Concrete achievements in these areas aren’t difficult to find. There’s been slow but genuine progress in the implementation of UN Security Council resolution 1540, which obliges all states to keep materials that could be used in the development of weapons of mass destruction out of the reach of terrorists and other malicious actors. ASEAN members have also been signing up to international counter-terrorism mechanisms and accepting offers of capacity-building assistance from developed states and international organisations. In the nuclear security sphere, assistance missions provided by the International Atomic Energy Agency have helped states ensure that nuclear research reactors and other facilities are physically protected against non-state threats. All of this has been facilitated by the emphasis that the ARF, CSCAP, the Asia-Pacific Safeguards Network and other regional bodies have placed on the need for states in the region to think of security-building as a shared and mutually beneficial obligation.

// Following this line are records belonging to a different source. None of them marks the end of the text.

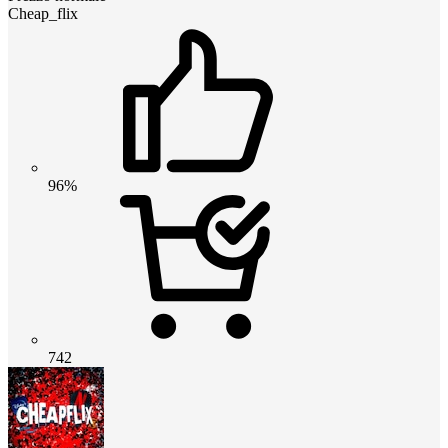
Cheap_flix
96%
742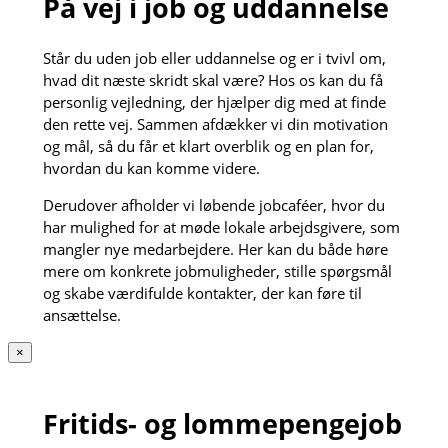
På vej i job og uddannelse
Står du uden job eller uddannelse og er i tvivl om,
hvad dit næste skridt skal være? Hos os kan du få
personlig vejledning, der hjælper dig med at finde
den rette vej. Sammen afdækker vi din motivation
og mål, så du får et klart overblik og en plan for,
hvordan du kan komme videre.
Derudover afholder vi løbende jobcaféer, hvor du
har mulighed for at møde lokale arbejdsgivere, som
mangler nye medarbejdere. Her kan du både høre
mere om konkrete jobmuligheder, stille spørgsmål
og skabe værdifulde kontakter, der kan føre til
ansættelse.
×
Fritids- og lommepengejob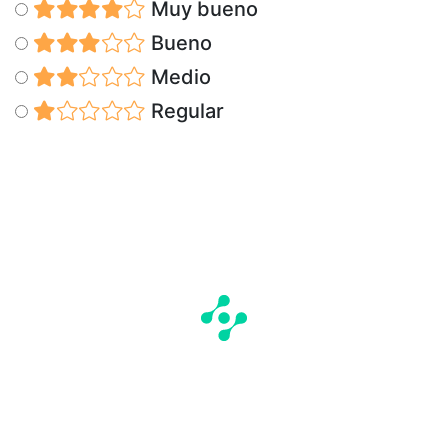
Muy bueno
Bueno
Medio
Regular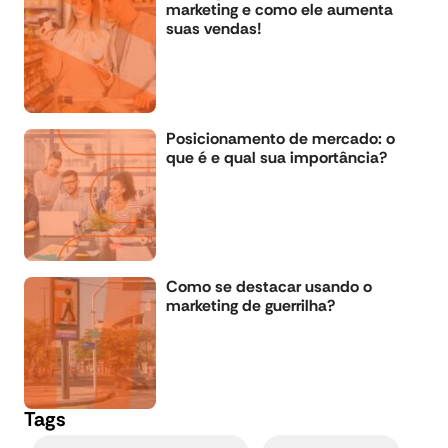
marketing e como ele aumenta
suas vendas!
Posicionamento de mercado: o
que é e qual sua importância?
Como se destacar usando o
marketing de guerrilha?
Tags
,
,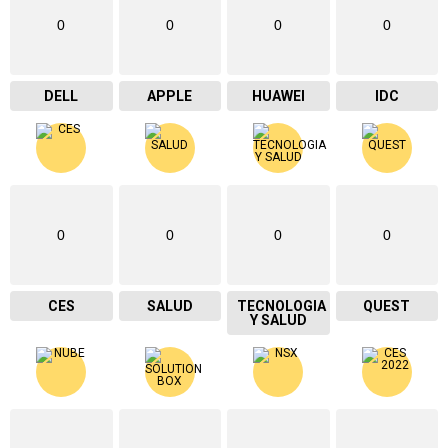
0
0
0
0
DELL
APPLE
HUAWEI
IDC
0
0
0
0
CES
SALUD
TECNOLOGIA
QUEST
Y SALUD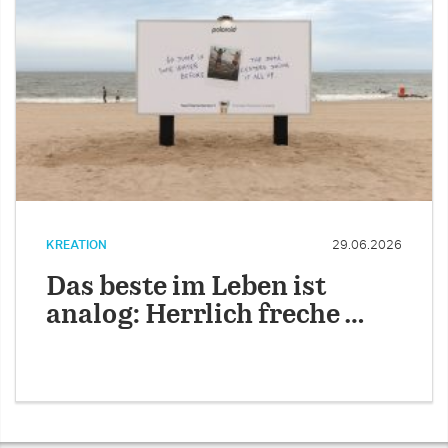
KREATION
29.06.2026
Das beste im Leben ist
analog: Herrlich freche …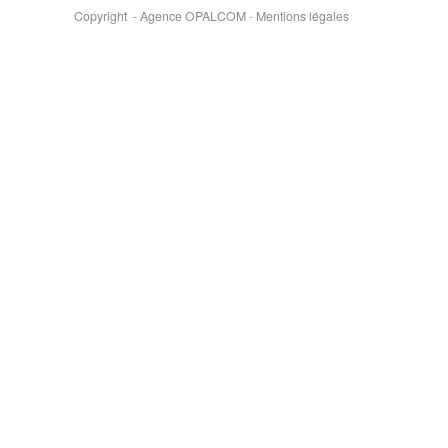
Copyright - Agence OPALCOM
-
Mentions légales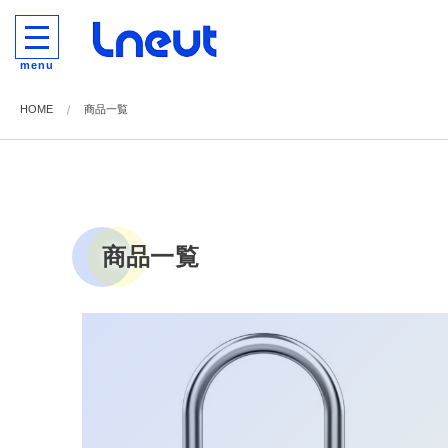
menu
HOME
商品一覧
商品一覧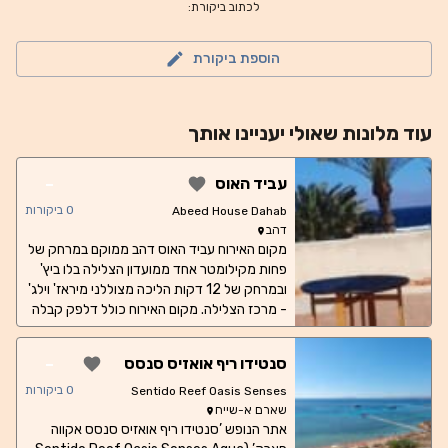
לכתוב ביקורת:
הוספת ביקורת
עוד
מלונות
שאולי יעניינו אותך
-
עביד האוס
0
ביקורות
Abeed House Dahab
דהב
מקום האירוח עביד האוס דהב ממוקם במרחק של
פחות מקילומטר אחד ממועדון הצלילה בלו ביץ'
ובמרחק של 12 דקות הליכה מצוללני מיראז' וילג'
- מרכז הצלילה. מקום האירוח כולל דלפק קבלה
הפועל 24 שעות ביממה, ומספק לאורחים גם
מסעדה. הנכס קרוב לאטרקציות פופולריות כמו
-
סנטידו ריף אואזיס סנסס
ריף 2000 Dive Club, Sea Pioneer Dive
אקווה פארק
Center ו-Red Sea Relax Dive Resort.
0
ביקורות
Sentido Reef Oasis Senses
נקודות עניין פופולריות בקרבת המלון כוללות
שארם א-שייח
Dive Urge - Dive Centre, Eel Garden -
אתר הנופש ’סנטידו ריף אואזיס סנסס אקווה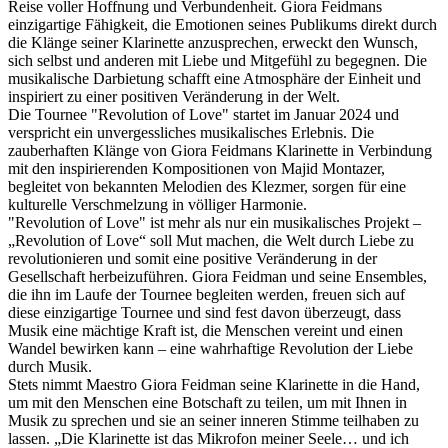
Reise voller Hoffnung und Verbundenheit. Giora Feidmans
einzigartige Fähigkeit, die Emotionen seines Publikums direkt durch
die Klänge seiner Klarinette anzusprechen, erweckt den Wunsch,
sich selbst und anderen mit Liebe und Mitgefühl zu begegnen. Die
musikalische Darbietung schafft eine Atmosphäre der Einheit und
inspiriert zu einer positiven Veränderung in der Welt.
Die Tournee "Revolution of Love" startet im Januar 2024 und
verspricht ein unvergessliches musikalisches Erlebnis. Die
zauberhaften Klänge von Giora Feidmans Klarinette in Verbindung
mit den inspirierenden Kompositionen von Majid Montazer,
begleitet von bekannten Melodien des Klezmer, sorgen für eine
kulturelle Verschmelzung in völliger Harmonie.
"Revolution of Love" ist mehr als nur ein musikalisches Projekt –
„Revolution of Love“ soll Mut machen, die Welt durch Liebe zu
revolutionieren und somit eine positive Veränderung in der
Gesellschaft herbeizuführen. Giora Feidman und seine Ensembles,
die ihn im Laufe der Tournee begleiten werden, freuen sich auf
diese einzigartige Tournee und sind fest davon überzeugt, dass
Musik eine mächtige Kraft ist, die Menschen vereint und einen
Wandel bewirken kann – eine wahrhaftige Revolution der Liebe
durch Musik.
Stets nimmt Maestro Giora Feidman seine Klarinette in die Hand,
um mit den Menschen eine Botschaft zu teilen, um mit Ihnen in
Musik zu sprechen und sie an seiner inneren Stimme teilhaben zu
lassen. „Die Klarinette ist das Mikrofon meiner Seele… und ich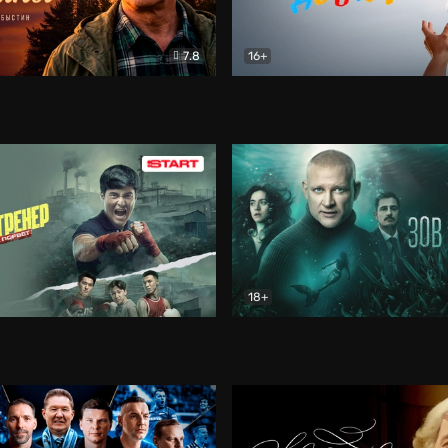
7.8
16+
стины
Драма
В круге добра
Документа
18+
ренер
Драма
Зов русалки
Детектив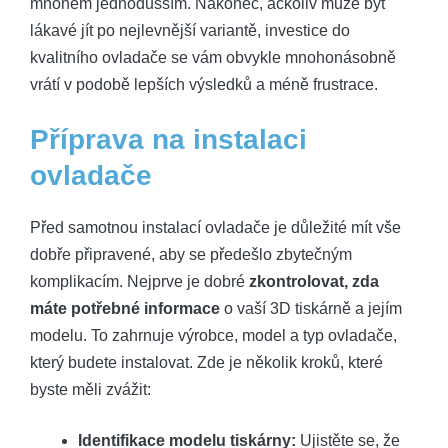
mnohem jednodušším. Nakonec, ačkoliv může být
lákavé jít po nejlevnější variantě, investice do
kvalitního ovladače se vám obvykle mnohonásobně
vrátí v podobě lepších výsledků a méně frustrace.
Příprava na instalaci
ovladače
Před samotnou instalací ovladače je důležité mít vše
dobře připravené, aby se předešlo zbytečným
komplikacím. Nejprve je dobré
zkontrolovat, zda
máte potřebné informace
o vaší 3D tiskárně a jejím
modelu. To zahrnuje výrobce, model a typ ovladače,
který budete instalovat. Zde je několik kroků, které
byste měli zvážit:
Identifikace modelu tiskárny:
Ujistěte se, že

That’s all good news, but strategic changes that are underway in the wider region are endangering progress. There’s a discernible shift in emphasis in the Asia-Pacific, away from regional and global security governance and towards a stronger focus on traditional strategic concerns. Uncertainty’s the main culprit here, caused by the rise of China and changing relations between the US, China, Russia, Japan, and India—especially interactions concerning territorial and maritime disputes, cyber issues and reconstituted deterrence debates. Increasingly, these raw strategic dynamics are exacerbating regional proliferation pressures, fuelling nationalism and promoting a return to zero-sum thinking.

Unfortunately, these developments are having serious knock-on effects in Southeast Asia, reigniting territorial disputes in the South China Sea and creating new frictions among ASEAN members, which, if left unchecked, could undo much of the progress that ASEAN and its network of political and functional mechanisms have achieved.

The challenge for ASEAN members, for Australia, and for other states that have a direct interest in the security and stability of Southeast Asia, is to prevent these tensions from draining the momentum from ASEAN-centred cooperative security efforts. To do this, the strategic insecurities that encourage secrecy and suspicion need to be countered by consistent and sustained efforts to promote dialogue, trust and transparency. To this end, it would help if Australian officials and political elites did more to publically acknowledge the central role that regional organisations play in this process. Rather than perpetuating a culture of denigrating the ASEAN Regional Forum, CSCAP and other ASEAN-centric mechanisms as rather pointless, resource-draining talk shops, it would be much wiser to highlight and support their vital political function. This is just as central to Australia’s interests and obligations as it is to ASEAN’s.

Tanya Ogilvie-White is a senior analyst at ASPI. Image courtesy of Wikimedia Commons.